(Saved data entries)
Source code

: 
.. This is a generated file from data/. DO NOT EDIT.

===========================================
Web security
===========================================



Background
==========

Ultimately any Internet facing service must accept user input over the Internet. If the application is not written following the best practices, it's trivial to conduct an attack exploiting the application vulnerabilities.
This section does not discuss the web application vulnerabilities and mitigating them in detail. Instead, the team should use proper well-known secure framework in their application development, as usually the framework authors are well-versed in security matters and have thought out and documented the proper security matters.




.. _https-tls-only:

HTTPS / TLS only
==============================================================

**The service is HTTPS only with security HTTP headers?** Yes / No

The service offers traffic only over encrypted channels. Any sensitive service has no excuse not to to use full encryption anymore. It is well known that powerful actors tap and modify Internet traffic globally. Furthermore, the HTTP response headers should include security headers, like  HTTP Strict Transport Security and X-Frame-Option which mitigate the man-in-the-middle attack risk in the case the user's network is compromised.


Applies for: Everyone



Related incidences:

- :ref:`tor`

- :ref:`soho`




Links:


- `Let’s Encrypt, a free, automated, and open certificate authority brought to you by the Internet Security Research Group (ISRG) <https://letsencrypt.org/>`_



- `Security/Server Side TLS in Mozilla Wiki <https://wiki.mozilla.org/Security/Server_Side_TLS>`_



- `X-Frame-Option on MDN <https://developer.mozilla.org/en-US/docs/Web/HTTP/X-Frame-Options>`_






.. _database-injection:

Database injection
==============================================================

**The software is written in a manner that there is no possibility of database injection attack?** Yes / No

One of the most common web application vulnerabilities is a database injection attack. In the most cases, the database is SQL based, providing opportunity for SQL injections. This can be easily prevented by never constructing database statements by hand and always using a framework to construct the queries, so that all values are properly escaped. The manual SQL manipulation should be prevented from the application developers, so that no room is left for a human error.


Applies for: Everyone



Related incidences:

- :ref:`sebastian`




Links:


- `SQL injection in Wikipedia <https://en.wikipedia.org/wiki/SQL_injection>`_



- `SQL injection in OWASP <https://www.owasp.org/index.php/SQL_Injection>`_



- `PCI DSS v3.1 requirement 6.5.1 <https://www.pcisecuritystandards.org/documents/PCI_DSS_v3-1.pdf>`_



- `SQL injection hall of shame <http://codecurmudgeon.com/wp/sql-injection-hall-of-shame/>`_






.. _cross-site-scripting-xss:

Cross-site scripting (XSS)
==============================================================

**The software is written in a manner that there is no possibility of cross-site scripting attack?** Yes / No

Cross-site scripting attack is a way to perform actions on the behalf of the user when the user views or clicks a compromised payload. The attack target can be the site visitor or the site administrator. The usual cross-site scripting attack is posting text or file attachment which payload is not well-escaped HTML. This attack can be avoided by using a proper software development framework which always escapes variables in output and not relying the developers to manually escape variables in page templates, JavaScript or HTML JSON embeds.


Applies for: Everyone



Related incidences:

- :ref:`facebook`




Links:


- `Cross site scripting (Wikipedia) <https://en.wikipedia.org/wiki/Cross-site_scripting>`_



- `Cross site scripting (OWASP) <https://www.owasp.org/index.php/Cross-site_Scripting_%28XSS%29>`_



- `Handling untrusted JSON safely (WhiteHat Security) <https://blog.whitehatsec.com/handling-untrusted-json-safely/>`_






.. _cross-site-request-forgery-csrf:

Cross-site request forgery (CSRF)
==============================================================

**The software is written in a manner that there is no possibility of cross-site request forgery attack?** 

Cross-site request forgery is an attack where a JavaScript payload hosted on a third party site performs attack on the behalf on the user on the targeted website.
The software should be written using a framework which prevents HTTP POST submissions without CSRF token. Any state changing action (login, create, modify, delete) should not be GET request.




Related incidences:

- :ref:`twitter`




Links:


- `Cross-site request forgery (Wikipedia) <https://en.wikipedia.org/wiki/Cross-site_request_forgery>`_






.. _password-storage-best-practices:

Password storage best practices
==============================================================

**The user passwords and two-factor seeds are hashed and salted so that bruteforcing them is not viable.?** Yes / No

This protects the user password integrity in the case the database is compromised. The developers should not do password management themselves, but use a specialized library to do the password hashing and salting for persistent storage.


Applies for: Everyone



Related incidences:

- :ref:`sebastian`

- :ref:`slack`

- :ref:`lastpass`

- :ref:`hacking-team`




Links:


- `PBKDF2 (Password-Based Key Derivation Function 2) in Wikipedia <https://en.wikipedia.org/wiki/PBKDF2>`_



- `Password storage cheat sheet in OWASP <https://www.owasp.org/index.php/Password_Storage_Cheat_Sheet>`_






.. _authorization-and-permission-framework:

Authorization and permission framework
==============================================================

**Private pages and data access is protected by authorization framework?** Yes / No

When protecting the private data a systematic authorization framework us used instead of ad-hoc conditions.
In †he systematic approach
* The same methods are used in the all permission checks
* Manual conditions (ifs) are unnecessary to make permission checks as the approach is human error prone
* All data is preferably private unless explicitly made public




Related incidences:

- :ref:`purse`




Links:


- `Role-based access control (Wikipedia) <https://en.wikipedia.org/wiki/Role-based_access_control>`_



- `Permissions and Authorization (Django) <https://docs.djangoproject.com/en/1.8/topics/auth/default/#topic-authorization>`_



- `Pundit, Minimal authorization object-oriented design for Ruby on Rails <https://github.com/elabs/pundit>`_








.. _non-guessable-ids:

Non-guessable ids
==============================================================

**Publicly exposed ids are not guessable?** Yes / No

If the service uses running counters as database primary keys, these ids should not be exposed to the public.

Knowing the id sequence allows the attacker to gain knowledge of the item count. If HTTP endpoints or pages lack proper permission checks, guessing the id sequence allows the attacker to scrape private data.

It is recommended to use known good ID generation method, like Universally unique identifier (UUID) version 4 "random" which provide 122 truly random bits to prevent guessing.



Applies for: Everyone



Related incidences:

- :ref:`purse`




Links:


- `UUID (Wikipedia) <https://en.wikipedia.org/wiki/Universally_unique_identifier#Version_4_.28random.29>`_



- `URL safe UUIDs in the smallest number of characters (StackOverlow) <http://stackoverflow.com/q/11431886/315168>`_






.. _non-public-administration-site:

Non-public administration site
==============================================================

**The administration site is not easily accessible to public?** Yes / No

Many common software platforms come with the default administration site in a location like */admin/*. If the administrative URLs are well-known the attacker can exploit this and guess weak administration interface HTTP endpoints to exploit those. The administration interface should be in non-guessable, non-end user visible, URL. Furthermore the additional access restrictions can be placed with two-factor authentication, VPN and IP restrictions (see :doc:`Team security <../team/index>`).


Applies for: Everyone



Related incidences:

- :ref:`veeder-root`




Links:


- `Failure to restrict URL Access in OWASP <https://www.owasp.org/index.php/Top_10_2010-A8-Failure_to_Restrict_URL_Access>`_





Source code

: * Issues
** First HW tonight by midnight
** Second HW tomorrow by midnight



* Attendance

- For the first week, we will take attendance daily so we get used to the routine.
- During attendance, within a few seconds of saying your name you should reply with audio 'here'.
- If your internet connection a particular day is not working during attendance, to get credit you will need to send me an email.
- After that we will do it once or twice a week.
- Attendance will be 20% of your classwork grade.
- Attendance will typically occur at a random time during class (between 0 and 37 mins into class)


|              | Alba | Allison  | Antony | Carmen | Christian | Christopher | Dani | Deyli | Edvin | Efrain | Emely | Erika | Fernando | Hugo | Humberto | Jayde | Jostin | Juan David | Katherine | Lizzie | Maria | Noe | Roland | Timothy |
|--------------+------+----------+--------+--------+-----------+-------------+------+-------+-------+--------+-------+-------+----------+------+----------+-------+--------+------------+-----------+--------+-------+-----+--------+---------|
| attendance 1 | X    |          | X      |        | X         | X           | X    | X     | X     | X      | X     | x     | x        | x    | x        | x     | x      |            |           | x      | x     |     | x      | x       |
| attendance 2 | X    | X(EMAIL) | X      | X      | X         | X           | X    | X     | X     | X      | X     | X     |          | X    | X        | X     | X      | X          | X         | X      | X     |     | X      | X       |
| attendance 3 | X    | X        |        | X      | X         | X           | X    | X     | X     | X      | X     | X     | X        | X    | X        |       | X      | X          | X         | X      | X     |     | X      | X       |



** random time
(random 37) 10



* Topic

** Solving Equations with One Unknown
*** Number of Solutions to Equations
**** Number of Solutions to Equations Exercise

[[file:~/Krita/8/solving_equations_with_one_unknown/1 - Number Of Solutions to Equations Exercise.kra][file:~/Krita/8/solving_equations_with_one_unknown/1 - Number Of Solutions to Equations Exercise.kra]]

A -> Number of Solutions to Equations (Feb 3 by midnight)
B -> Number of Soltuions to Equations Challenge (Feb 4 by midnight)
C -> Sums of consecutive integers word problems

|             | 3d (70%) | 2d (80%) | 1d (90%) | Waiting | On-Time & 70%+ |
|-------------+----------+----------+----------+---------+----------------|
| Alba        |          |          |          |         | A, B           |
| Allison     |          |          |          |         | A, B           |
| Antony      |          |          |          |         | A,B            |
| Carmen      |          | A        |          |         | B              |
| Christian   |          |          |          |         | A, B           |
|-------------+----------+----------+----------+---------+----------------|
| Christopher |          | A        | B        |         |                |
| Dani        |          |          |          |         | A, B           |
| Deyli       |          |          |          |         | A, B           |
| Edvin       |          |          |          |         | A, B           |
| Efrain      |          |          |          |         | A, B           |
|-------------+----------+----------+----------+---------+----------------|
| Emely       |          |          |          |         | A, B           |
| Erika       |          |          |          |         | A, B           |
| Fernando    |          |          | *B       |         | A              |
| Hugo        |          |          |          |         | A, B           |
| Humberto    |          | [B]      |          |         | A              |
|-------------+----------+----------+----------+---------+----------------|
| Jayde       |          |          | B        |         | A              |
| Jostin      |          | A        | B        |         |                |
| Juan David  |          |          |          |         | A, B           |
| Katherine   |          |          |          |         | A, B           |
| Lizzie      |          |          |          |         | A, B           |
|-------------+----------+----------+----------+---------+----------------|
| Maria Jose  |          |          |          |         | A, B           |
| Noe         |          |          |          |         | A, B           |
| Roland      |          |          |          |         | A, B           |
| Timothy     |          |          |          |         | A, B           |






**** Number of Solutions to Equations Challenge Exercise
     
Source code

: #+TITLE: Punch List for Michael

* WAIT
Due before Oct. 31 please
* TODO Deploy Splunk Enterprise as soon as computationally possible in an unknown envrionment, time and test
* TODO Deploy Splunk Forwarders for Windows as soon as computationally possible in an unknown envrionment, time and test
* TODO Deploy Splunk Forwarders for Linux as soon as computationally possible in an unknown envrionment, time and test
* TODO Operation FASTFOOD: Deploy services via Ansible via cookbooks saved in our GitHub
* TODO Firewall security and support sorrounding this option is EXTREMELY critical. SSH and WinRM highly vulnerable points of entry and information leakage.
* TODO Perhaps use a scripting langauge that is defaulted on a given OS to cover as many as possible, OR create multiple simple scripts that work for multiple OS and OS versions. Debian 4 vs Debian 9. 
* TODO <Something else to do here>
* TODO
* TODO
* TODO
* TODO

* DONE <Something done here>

◆ Exercise description
Which lines of the records above contain the word "envrionment"? Report each one.

◆ Answer for this exercise
* TODO Deploy Splunk Enterprise as soon as computationally possible in an unknown envrionment, time and test
* TODO Deploy Splunk Forwarders for Windows as soon as computationally possible in an unknown envrionment, time and test
* TODO Deploy Splunk Forwarders for Linux as soon as computationally possible in an unknown envrionment, time and test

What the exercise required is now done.